Tasks to carry out –
A) On the platform page, what did user satisfaction rise to after the Experiment Manager was introduced?
B) From the platform page, pull out everything from "Model Registry &" down to "most impactful features.".

Page extract Start Marker

Scalable platform structure
I designed a modular and expandable navigation system that supports future growth without restructuring the core:
Functional grouping by lifecycle stage
Clear separation between experiments, models, datasets, and compute
Architecture designed to scale as new modules are added
This allowed the platform to grow incrementally while maintaining clarity.
Key Platform Modules
Experiment Manager
The first implemented and most actively used module.
Centralized experiment tracking and comparison
Clear visibility into metrics, runs, and results
Designed to replace third-party tools such as TensorBoard
Impact:
User satisfaction increased from 2.1 → 4.3
Users actively migrated from external solutions
~ 730 weekly active users (WAU)
Model Registry & Dataset Registry
Centralized storage and versioning of models and datasets
Improved traceability across experiments
Reduced manual coordination between teams
DevCluster
One of the most impactful features.

Page extract End Marker
Record set Start Marker

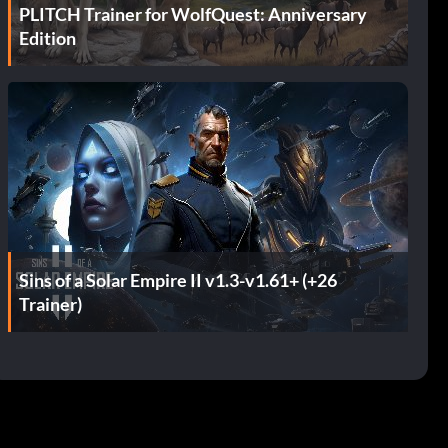
PLITCH Trainer for WolfQuest: Anniversary
Edition
Sins of a Solar Empire II v1.3-v1.61+ (+26
Trainer)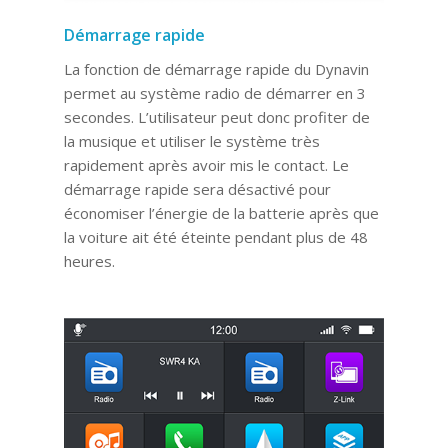
Démarrage rapide
La fonction de démarrage rapide du Dynavin
permet au système radio de démarrer en 3
secondes. L’utilisateur peut donc profiter de
la musique et utiliser le système très
rapidement après avoir mis le contact. Le
démarrage rapide sera désactivé pour
économiser l’énergie de la batterie après que
la voiture ait été éteinte pendant plus de 48
heures.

Record set End Marker

Response list –
A) It rose from 2.1 to 4.3.

B)
Model Registry & Dataset Registry
Centralized storage and versioning of models and datasets
Improved traceability across experiments
Reduced manual coordination between teams
DevCluster
One of the most impactful features.